Truancy was the norm, vandalism of the buildings was pervasive, and an atmosphere of machismo, chaos, and violence reigned. Students were lighting fires in the hallways, spraying graffiti on every available surface, throwing lightbulbs, windows, bathroom sinks, and even one another out the window. One student-organised absentee fieldtrip to the beach resulted in two drowning deaths. Two weeks into his first year, one young man joining crowds of students jumping off the roof to crowd-surf was paralysed for life. Another alumnus reveals he was raped repeatedly by another student throughout his high-school years. The images captured on shaky camcorder footage (like a submission to a funniest home-video programme, though there was nothing was remotely humorous) and later, the panoramic shots of the smashed school buildings, is shocking. None of this was the ‘ways of pleasantness’ (Darchei Noam). Where in God’s name had the teachers, the administrators, the State, and even the parents gone?

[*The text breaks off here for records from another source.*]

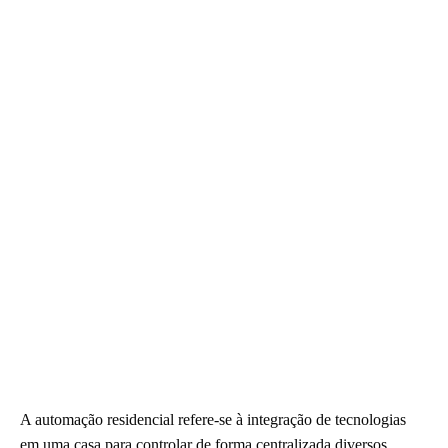
A automação residencial refere-se à integração de tecnologias
em uma casa para controlar de forma centralizada diversos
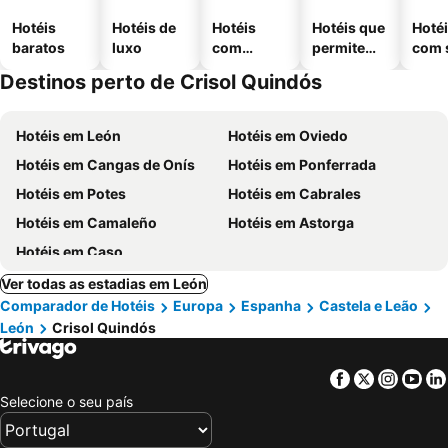
Hotéis
Hotéis de
Hotéis
Hotéis que
Hoté
baratos
luxo
com
permitem
com 
piscinas
animais
Destinos perto de Crisol Quindós
Hotéis em León
Hotéis em Oviedo
Hotéis em Cangas de Onís
Hotéis em Ponferrada
Hotéis em Potes
Hotéis em Cabrales
Hotéis em Camaleño
Hotéis em Astorga
Hotéis em Caso
Ver todas as estadias em León
Comparador de Hotéis
Europa
Espanha
Castela e Leão
León
Crisol Quindós
Facebook
Twitter
Insta
Yo
Selecione o seu país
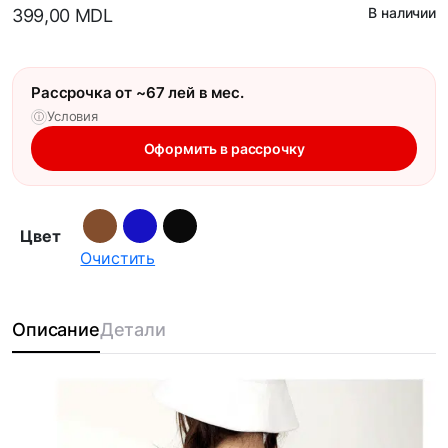
В наличии
399,00
MDL
Рассрочка от ~67 лей в мес.
Условия
ⓘ
Оформить в рассрочку
Цвет
Очистить
Описание
Детали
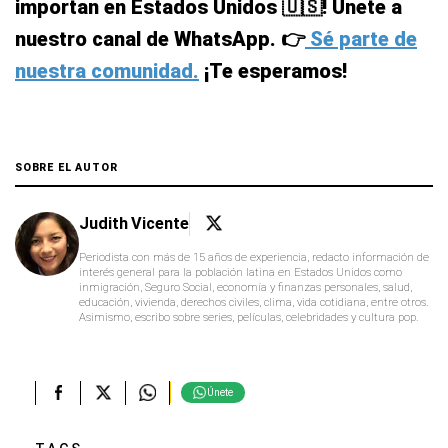
importan en Estados Unidos 🇺🇸! Únete a
nuestro canal de WhatsApp. 👉
Sé parte de
nuestra comunidad.
¡Te esperamos!
SOBRE EL AUTOR
Judith Vicente
Periodista con más de 15 años de experiencia, redacto información de
interés general para la población latina en Estados Unidos como
inmigración, Seguro Social, economía y finanzas personales, salud,
educación, vivienda, derechos civiles, clima, vida cotidiana, entre otros.
Asimismo, escribo sobre series, películas, celebridades y cultura pop.
Únete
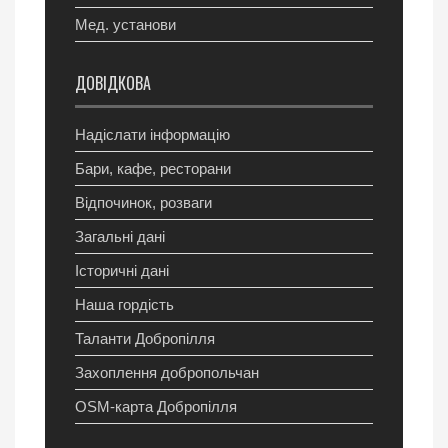
Мед. установи
ДОВІДКОВА
Надіслати інформацію
Бари, кафе, ресторани
Відпочинок, розваги
Загальні дані
Історичні дані
Наша гордість
Таланти Добропілля
Захоплення добропольчан
OSM-карта Добропілля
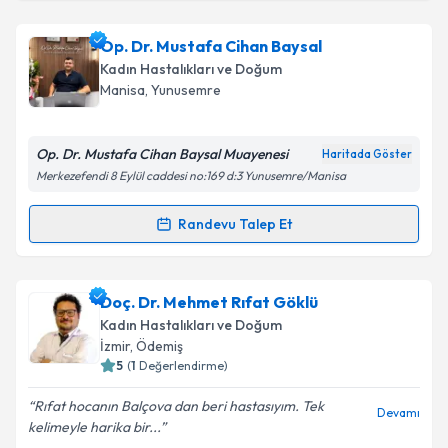
Op. Dr. Nagehan İkiz
için randevu takvimi talebi
Op. Dr. Mustafa Cihan Baysal
oluşturun. Size bu uzmandan randevu almanız için bir
Kadın Hastalıkları ve Doğum
takvim hazırlandığında e-posta ile bilgilendireceğiz.
Manisa
, Yunusemre
E-posta Adresiniz
Op. Dr. Mustafa Cihan Baysal Muayenesi
Haritada Göster
Merkezefendi 8 Eylül caddesi no:169 d:3 Yunusemre/Manisa
Kişisel verilerimin işlenmesine ilişkin
Aydınlatma
Randevu Talep Et
Randevu Takvimi Talebi
Metni
'ni okudum ve kişisel verilerimin belirtilen
kapsamda işlenmesini kabul ediyorum.
Op. Dr. Mustafa Cihan Baysal
için randevu takvimi
Doç. Dr. Mehmet Rıfat Göklü
talebi oluşturun. Size bu uzmandan randevu almanız
Takvim Talebini Gönder
Kadın Hastalıkları ve Doğum
için bir takvim hazırlandığında e-posta ile
İzmir
, Ödemiş
bilgilendireceğiz.
5
(
1
Değerlendirme)
E-posta Adresiniz
Rıfat hocanın Balçova dan beri hastasıyım. Tek
Devamı
kelimeyle harika bir...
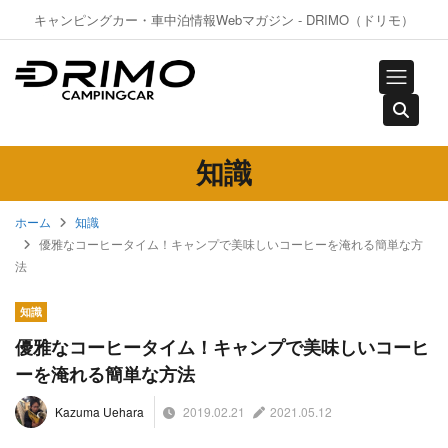
キャンピングカー・車中泊情報Webマガジン - DRIMO（ドリモ）
知識
ホーム
知識
優雅なコーヒータイム！キャンプで美味しいコーヒーを淹れる簡単な方
法
知識
優雅なコーヒータイム！キャンプで美味しいコーヒ
ーを淹れる簡単な方法
2019.02.21
2021.05.12
Kazuma Uehara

In a poignant moment toward the end of the film, the director phones up his own mother to put to her this very question, how could she have known what was going on but let him stay in that environment and even send his younger brother there too? She acknowledged the realities were known but reinforced it was a family tradition and how attached the director was to his own classmates. The film suggests everyone had their own incentives to keep the school open – the students who relished their freedoms and formative experiences, the teachers and administrators who wanted to keep their jobs, and the Religious Zionist movement and the State, who wanted to perpetuate the mythos (if not the reigning ethos) of the institution to its bitter end in 2007.
At the Jerusalem screening, the director vigorously denied that the documentary was anything more than the story of the Midrashia. Yet, it is hard not to see the film as a mirror of the Religious Zionist society of 2023, how the elite, ‘the boys from the best families,’ the products of beloved and sacred institutions of Torah U’Madda (Jewish learning together with science/worldly learning), could behave like monsters. All the more so because the film isn’t about a yeshiva on a hilltop or drop-out juvenile delinquents, but a story that takes place well within the Green Line, about the cream of the crop of generations of Israeli society. The two-act structure is framed as a crisis of leadership and succession – but it seems to be a more capacious story that countenances the turpitude in the souls of the students, the abdication of control by school and state authorities, and the complicity of what seems to be good people in what evolves into a bad project. It is a profound cautionary tale, and ultimately, a story that ends in the tragedy of dismantlement and ruin.
Yet, the Midrashia lives on in the vibrant world of its graduates and their memories of a (long) moment when the school was in its prime – perhaps the directors of this ‘must-see’ film have it wrong: this too is the interesting story.